Tintin s'expose et défile dans la rue !

Hergé et Tintin sont indissociables. Hergé le clamait haut et fort ! Bien après sa mort cette relation exclusive fait toujours couler autant d'encre. On le sait, Hergé ne souhaitait pas qu'on reprenne sans lui les aventures de Tintin. Aujourd'hui Fanny Rodwell, seule héritière du patrimoine, tient à faire respecter les souhaits de son défunt époux. Tâche difficile qui s'accomplit dans un climat tendu. C'est le moins qu'on puisse dire ! C'est un fait Hergé n'est encore dans le domaine public mais ses personnages sont profondément ancrés dans la culture planétaire. Tintin est à la bande dessinée ce que le Frigidaire est au réfrigérateur ! Il est pour beaucoup un produit culturel générique.
Hergé et Tintiin sont de phénomènes planétaires qui ont marqué plusieurs générations. Mais qui est le plus célèbre Hergé ou Tintin ? Peut-être Tintin, mais Hergé ne doit pas être loin. Tout phénomène planétaire est traité par le champ artistique un jour ou l'autre. Hergé se retrouvera ainsi souvent dans les mains des artistes

Peter Klasen

L'art et Hergé
Beaucoup d'artistes - des peintres, des sculpteurs, d'illustrateurs, des cinéastes - ont intégré dans leur travail l'univers graphique d'Hergé (ou sa personne même). Cela se passait déjà se son vivant, mais l'intérêt du milieu artistique s'est amplifié après son décès en 1983. Comme les parodieurs de la BD, les artistes ont des motivations très diverses. Tous ne sont pas des Tintinophiles ! Mais ce phénomène aimé et consommé par la planète depuis des générations a surtout été évoqué de manière positive. Pas de règlement de compte ou de "Guernica de la ligne claire". Les détracteurs d'Hergé existent. Sa jeunesse dans l'entourage de Léon Degrelle et son neutralisme durant la seconde guerre mondiale sont pour certains des faits indélébiles. Mais le champ artistique a préservé l'homme d'après guerre, un être fondamentalement différent, et a privilégié l'hommage. Cela passe par de simples évocations (citation), des évocations plus sentimentales ou des jeux sémantiques, des métaphores graphiques, etc..

Hergé et l'art
Hergé a toujours aimé la peinture. Il modifiera peu à peu ses goûts. Son ami Pierre Sterckx, critique d'art, a eu auprès de lui une grande influence. Il écrivait en 1983 (1): " Les dessinateurs de BD, s'ils admirent quelques maîtres anciens (Jacobs adorait Brueghel, Moebius vénérant Vermeer) ils ne cherchent aucun accès à l'art contemporain, que bien souvent ils trouvent haïssable.
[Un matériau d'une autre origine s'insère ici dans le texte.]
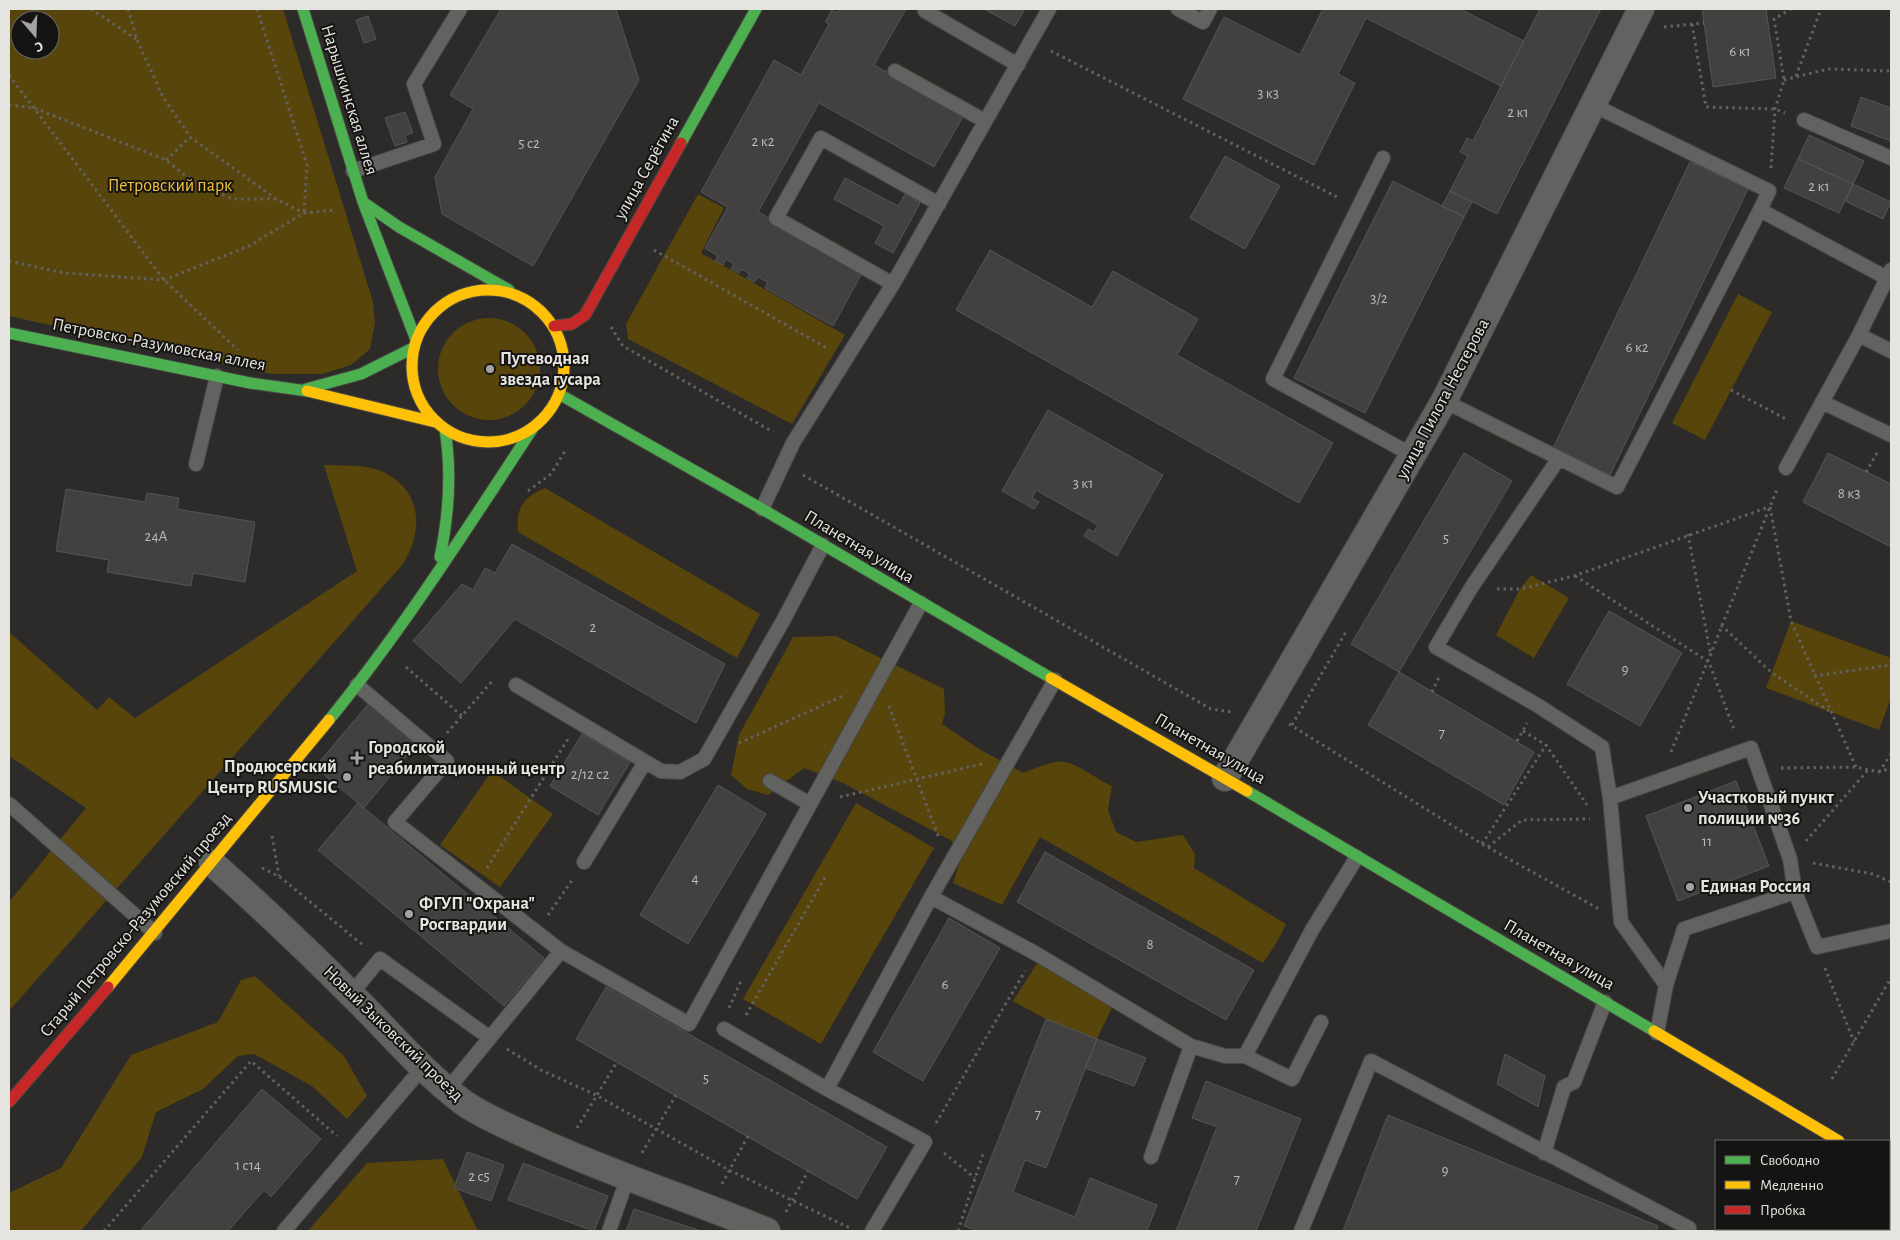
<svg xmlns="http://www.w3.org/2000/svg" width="1900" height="1240" viewBox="0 0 1900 1240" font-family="'Alegreya Sans',sans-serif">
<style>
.green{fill:#57450b;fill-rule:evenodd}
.building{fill:#424140;stroke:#565553}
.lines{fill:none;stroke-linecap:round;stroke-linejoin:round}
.lane-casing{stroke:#464643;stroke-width:16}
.street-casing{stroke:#464643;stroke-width:28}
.fast-casing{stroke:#464643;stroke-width:13}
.slow-casing{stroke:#464643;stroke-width:13}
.jam-casing{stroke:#464643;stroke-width:13}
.path{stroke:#636261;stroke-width:3;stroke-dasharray:2.5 4;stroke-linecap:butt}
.lane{stroke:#626260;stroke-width:14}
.street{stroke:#626260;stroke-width:26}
.fast{stroke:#4caf50;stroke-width:11}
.slow{stroke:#ffc107;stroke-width:11}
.jam{stroke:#c62828;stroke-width:11}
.poi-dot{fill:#a4a3a1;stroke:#151412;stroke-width:2}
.labels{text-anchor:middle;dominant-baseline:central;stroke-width:4;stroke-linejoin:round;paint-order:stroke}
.number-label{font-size:15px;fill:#bcbbb9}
.street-label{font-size:18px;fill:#e5e4e1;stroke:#151412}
.park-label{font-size:18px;fill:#f1c238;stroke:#151412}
.poi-label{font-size:18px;font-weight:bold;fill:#e5e4e1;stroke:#151412;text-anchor:start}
</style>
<rect width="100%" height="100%" fill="#2c2b29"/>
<path class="green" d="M9,9H283L373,302L375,323L370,349L351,365L323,374H271L9,316ZM20,20H50V50H20Z
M698,194L724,208L701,253L845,335L792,424L628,339L626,324Z
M1738,294L1772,312L1705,440L1672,423Z
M438 369a51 51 0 1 1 102 0a51 51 0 1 1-102 0Z
M324,465C341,466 361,464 378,470C421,486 426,530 402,565L9,1011V902L86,808L9,756V632L97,710L109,697L135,718L357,571Z
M545,488L760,614L737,658L518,532C516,508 522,498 545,488Z
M1531,575L1569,598L1534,658L1496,635L1520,589Z
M1791,621L1891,658V698L1879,730L1766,688Z
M836,636L944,689L945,713L942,724L979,749L1023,773C1033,769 1045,764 1056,762C1072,758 1097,780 1112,786L1108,810L1116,832L1136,842L1183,835L1195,854L1194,868L1286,924L1277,942L1263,963L1040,837L1002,905L953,883L960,862L952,841L845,784L804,768L768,795L747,789L731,775L739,735L793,637Z
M492,771L553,814L500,887L440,845Z
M856,803L934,848L821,1044L743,999Z
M1038,962L1114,1003L1097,1039L1046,1019L1013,1001Z
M255,976L344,1056L367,1096L347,1119L312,1086L254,1054L238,1056L203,1089L156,1112L142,1157L81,1231H9V1193L61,1168L131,1055L218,1022L241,980Z
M443,1159L478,1231H308L367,1163Z"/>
<path class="building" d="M501,9H616L639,80L533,266L442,214L435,177L473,109L450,95Z
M839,9H906L874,65L964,115L934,167L819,103L758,212L863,271L833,326L765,288L768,282L758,277L754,282L747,278L750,274L741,269L739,273L731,269L734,264L726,259L723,265L715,261L718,256L705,248L728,207L701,192L774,60L801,75L829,24L825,22L832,10L837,13Z
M984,9H1025L1015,26Z
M1323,9H1460L1524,41L1501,86L1366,18L1338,74L1355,83L1314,165L1183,99L1224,17L1300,55Z
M1540,9H1601L1497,214L1450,191L1468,156L1460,152L1467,138L1473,141Z
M1702,9H1766L1776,78L1713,87Z
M368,16L376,39L364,43L356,20Z
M1861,97L1891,108V141L1851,126Z
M405,112L413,133L405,135L407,142L395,146L385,118Z
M1809,135L1864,161L1853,184L1798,159Z
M1225,156L1280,186L1245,249L1190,218Z
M1798,159L1853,184L1839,213L1784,188Z
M1690,162L1748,189L1610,475L1553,448Z
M845,178L898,206L905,194L920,203L893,253L875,243L884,226L834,199Z
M1393,181L1464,217L1365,413L1294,378Z
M1853,184L1891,202L1883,219L1845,201Z
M1450,191L1472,202L1464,217L1442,206Z
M990,250L1092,307L1113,271L1198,319L1177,355L1333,443L1299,503L956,310Z
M1048,410L1163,475L1117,556L1084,536L1088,529L1094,532L1098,525L1036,490L1032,498L1039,502L1034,509L1002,491Z
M1464,453L1512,481L1399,672L1351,644Z
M1828,453L1891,484V547L1803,502Z
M66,489L145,502L147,493L179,498L177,509L255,522L245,582L193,573L191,586L107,572L109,560L56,551Z
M512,544L725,664L696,723L515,619L461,683L413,641L462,584L473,590L485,568L495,573Z
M1609,611L1682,653L1640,726L1567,684Z
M1399,672L1534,752L1504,805L1368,725Z
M370,702L418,742L364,808L315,767Z
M582,734L630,762L598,815L550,786Z
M1736,781L1769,866L1678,901L1646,816Z
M718,785L766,814L688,944L640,915Z
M358,803L544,958L504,1006L318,850Z
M1045,852L1254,970L1226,1020L1017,902Z
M949,918L1000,948L923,1081L873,1052Z
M606,987L887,1147L857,1199L576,1039Z
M1046,1019L1097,1039L1046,1168L1025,1160L1013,1192L1075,1217L1090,1178L1157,1205L1147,1231H978L964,1226Z
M1097,1039L1146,1058L1134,1086L1085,1068Z
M1505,1054L1545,1076L1538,1107L1497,1084Z
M1206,1081L1301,1119L1256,1231H1176L1217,1127L1192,1118Z
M262,1089L321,1139L271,1197L264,1190L228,1231H140Z
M1388,1115L1658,1226L1656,1231H1343Z
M467,1152L504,1165L491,1201L454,1188Z
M523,1163L608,1196L594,1231L508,1200Z
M634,1209L701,1231H626Z"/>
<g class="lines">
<g class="lane-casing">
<path id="lane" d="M1178,9L1203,22L1210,9
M925,11L1018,65
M895,71L985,121
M1593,105L1769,191L1760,210L1887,278
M1804,120L1891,158
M1383,158L1273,379L1414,456
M353,171L434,144L414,84L460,9
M893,284L776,218L821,138L939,204
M1859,335L1891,351
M1444,401L1617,487L1760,210
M1822,402L1891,435
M1559,458L1471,588L1436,647L1537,705L1602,747L1610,798
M196,464L217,376
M1786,468L1859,335L1891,270
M762,509L793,443L893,284L1049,9
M357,685L447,761L395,822L561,951L689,1024L921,603
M516,685L661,771L680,772L704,759L784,619L823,545
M770,781L810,804
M9,804L155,933
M584,862L645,762
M1795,892L1817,947L1891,931
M931,897L1035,953L1191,1046L1225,1056H1245L1312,930L1357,857
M351,994L380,959L490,1038
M724,1029L827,1089
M1657,1033L1666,985L1621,922L1610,798L1751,748L1790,859L1795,892L1684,929L1666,985
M1245,1056L1292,1079L1321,1022
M448,1089L561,951
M1544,1153L1564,1087L1574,1082L1605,1002
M1151,1157L1191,1046
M284,1231L423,1067
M609,1231L627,1179
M872,1231L925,1142L827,1089L931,897L1055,680
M1301,1231L1371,1061L1689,1228L1688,1231"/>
</g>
<g class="street-casing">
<path id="street" d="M1225,778L1444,401L1641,9
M212,863C262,907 311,954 358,1001C392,1035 425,1074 464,1103C486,1118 511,1128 535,1139C611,1174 690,1199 767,1231"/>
</g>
<g class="fast-casing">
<path id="fast" d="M303,9L363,202L416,340
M681,143L756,9
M363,202L399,227L509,290
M9,333L250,383L307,391
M306,389L361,374L413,348
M559,394L762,509L1051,678
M440,557C449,514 452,473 445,430
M329,720C404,628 468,527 533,428
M1247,791L1654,1031
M1889,1171L1891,1173"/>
</g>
<g class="slow-casing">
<path id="slow" d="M412 366a76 76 0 1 1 152 0a76 76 0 1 1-152 0Z
M307,391L435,422
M1051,678L1247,791
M108,987L329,720
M1654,1031L1839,1141"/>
</g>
<g class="jam-casing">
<path id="jam" d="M554,326L572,324L585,315L681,143
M9,1102L108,987"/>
</g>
<path class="path" d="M91,9L136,39
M128,9L137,40L163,97L190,137L276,199L304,213
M257,9L307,165L304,213
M1692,24L1706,107L1775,109L1785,113
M1664,27L1704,23
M1051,51L1339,198
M9,75L164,280L238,350
M1796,76L1821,9
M1784,80L1828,69L1891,71
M9,105L34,108L166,160L196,184L233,199H276
M166,160L190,137
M1771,168L1775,109L1784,80L1774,19L1791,9
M654,250L827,348
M9,261L64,273L164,280L249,246L304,213L336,210
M611,327L623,346L773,432
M1731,390L1788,420
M1866,472L1877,453
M803,475L1211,709L1231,712
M528,491L551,474L565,451
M1770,507L1791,621L1856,767
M1688,534L1711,656
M1575,576L1709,662L1735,732
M1497,589H1520L1574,576L1769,507
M1721,625L1772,673L1829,711
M406,667L462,716
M1814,676L1891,665
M1432,692L1440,675
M889,706L939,838
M1289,724L1482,844L1599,909
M1292,725L1347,630
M1523,731L1546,745L1587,805
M447,733L494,679
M1517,741L1527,723
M739,743L845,695
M1671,752L1778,487
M1781,768L1856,767L1879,772L1891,768
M1879,772L1891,754
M840,797L982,764
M272,836L279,876
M1806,841L1868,770
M1482,844L1546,745
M1488,847L1522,820L1590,819
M1813,863L1873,874L1891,882
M262,868L280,877L364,946
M487,868L568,739
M548,915L573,879
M1825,968L1854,1042
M729,1008L740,983L736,981
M746,1015L827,874
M507,1049L541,1070L596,1095L729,1170L852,1229
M1832,1079L1891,978
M936,1123L1025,971
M577,1128L617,1062
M642,1153L676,1095
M944,1153L975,1178
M722,1184L748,1136
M786,1212L808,1171
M104,1231L251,1061L337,1136
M958,1231L983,1154
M1785,1231L1786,1229"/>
<use href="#lane" class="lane"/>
<use href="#street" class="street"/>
<use href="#fast" class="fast"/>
<use href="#slow" class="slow"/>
<use href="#jam" class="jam"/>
</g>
<g class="poi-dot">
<circle cx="490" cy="369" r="5"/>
<path d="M354.5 750.5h5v5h5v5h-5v5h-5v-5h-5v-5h5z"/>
<circle cx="347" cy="777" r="5"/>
<circle cx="1688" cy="808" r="5"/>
<circle cx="1690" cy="887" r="5"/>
<circle cx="409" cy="914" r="5"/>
</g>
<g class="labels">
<g class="number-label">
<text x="1740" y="51">6 к1</text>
<text x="1268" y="93">3 к3</text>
<text x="1518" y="112">2 к1</text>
<text x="763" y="141">2 к2</text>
<text x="529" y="143">5 с2</text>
<text x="1819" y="186">2 к1</text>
<text x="1379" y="298">3/2</text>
<text x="1637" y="347">6 к2</text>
<text x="1083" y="483">3 к1</text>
<text x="1849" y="493">8 к3</text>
<text x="156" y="536">24А</text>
<text x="1446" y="538">5</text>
<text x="593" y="627">2</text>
<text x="1625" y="669">9</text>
<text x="1442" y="733">7</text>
<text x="590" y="774">2/12 с2</text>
<text x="1707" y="841">11</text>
<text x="695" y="878">4</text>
<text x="1150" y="944">8</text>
<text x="945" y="984">6</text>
<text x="706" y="1078">5</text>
<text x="1038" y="1114">7</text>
<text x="248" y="1165">1 с14</text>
<text x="1445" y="1170">9</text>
<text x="479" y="1176">2 с5</text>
<text x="1237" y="1179">7</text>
</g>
<g class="street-label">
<text transform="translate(349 100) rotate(73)">Нарышкинская аллея</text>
<text transform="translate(647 168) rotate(-61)">улица Серёгина</text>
<text transform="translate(159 345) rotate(11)">Петровско-Разумовская аллея</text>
<text transform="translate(1443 399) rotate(-62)">улица Пилота Нестерова</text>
<text transform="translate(859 547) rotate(31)">Планетная улица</text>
<text transform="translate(1210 749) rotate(30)">Планетная улица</text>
<text transform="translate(136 925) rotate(-50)">Старый Петровско-Разумовский проезд</text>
<text transform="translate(1559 955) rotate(30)">Планетная улица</text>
<text transform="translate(393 1034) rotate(44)">Новый Зыковский проезд</text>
</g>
<g class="park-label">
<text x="170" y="186">Петровский парк</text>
</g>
<g class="poi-label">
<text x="500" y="359">Путеводная<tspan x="500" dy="21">звезда гусара</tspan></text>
<text x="368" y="748">Городской<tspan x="368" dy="21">реабилитационный центр</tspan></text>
<text x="337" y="767" text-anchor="end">Продюсерский<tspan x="337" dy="21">Центр RUSMUSIC</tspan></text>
<text x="1698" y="798">Участковый пункт<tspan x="1698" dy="21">полиции №36</tspan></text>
<text x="1700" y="887">Единая Россия</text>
<text x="419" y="904">ФГУП "Охрана"<tspan x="419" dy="21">Росгвардии</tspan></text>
</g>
</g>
<rect width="1900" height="1240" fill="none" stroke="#e5e4e1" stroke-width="20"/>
<rect x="1715" y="1140" width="175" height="90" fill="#151412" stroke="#686765"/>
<rect x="1725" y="1156" width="25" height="8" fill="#4caf50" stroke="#686765"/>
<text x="1760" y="1165" font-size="15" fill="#e5e4e1">Свободно</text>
<rect x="1725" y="1181" width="25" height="8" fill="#ffc107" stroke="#686765"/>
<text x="1760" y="1190" font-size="15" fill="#e5e4e1">Медленно</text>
<rect x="1725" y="1206" width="25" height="8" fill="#c62828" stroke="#686765"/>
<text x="1760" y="1215" font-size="15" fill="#e5e4e1">Пробка</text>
<g transform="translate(35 35) rotate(161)"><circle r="24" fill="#151412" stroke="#686765"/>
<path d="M0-4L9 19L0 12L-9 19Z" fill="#a4a3a1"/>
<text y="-8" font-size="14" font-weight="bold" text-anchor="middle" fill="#e5e4e1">С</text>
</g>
</svg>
Hergé faisait exception. C'était un passionné de peinture, ancienne et moderne. Pendant les 18 années que dura notre amitiés, j'ai vu cette passion s'amplifier et se préciser..."
Résolument intéressé au début par une peinture classique figurative et narrative, il va par la suite se retourner vers la modernité. Il fréquente les galeries, rencontre des artistes, visites des expositions, etc...Il aime Holbein, Miro, puis le mouvement Cobra. Il n'apprécie guère en revanche les courants gestuels comme l'expressionnisme abstrait avec ses artistes de "l'action painting". Il a écarté ainsi l'un des plus grands peintres du XX ème siècle : Jackson Pollock. En revanche l'abstraction froide des artistes "Hard Edge" l'attire. Là est la clé des goûts contemporains d'Hergé et on ne s'en étonnera ! "Hard Edge" signifie "bord dur ou tranchant". Un adepte de la ligne claire ne pouvait pas rester insensible aux rigueurs abstraites d'un Frank Stella, Kenneth Noland ou Barnett Newman, etc...Il achètera des oeuvres notamment un Stella. Hergé fréquente les galeries et étoffe ses préférences. L'abstraction froide européenne attire également son attention. Pierre Sterckx lui apporte régulièrement ses connaissances sur l'histoire de l'art enrichissant ainsi un peu plus sa réflexion personnelle. Il s'intéresse ainsi aux arts primitifs : art égyptien, indien, africain et chinois. Il achète de nombreuses pièces qu'il installe un peu partout chez lui.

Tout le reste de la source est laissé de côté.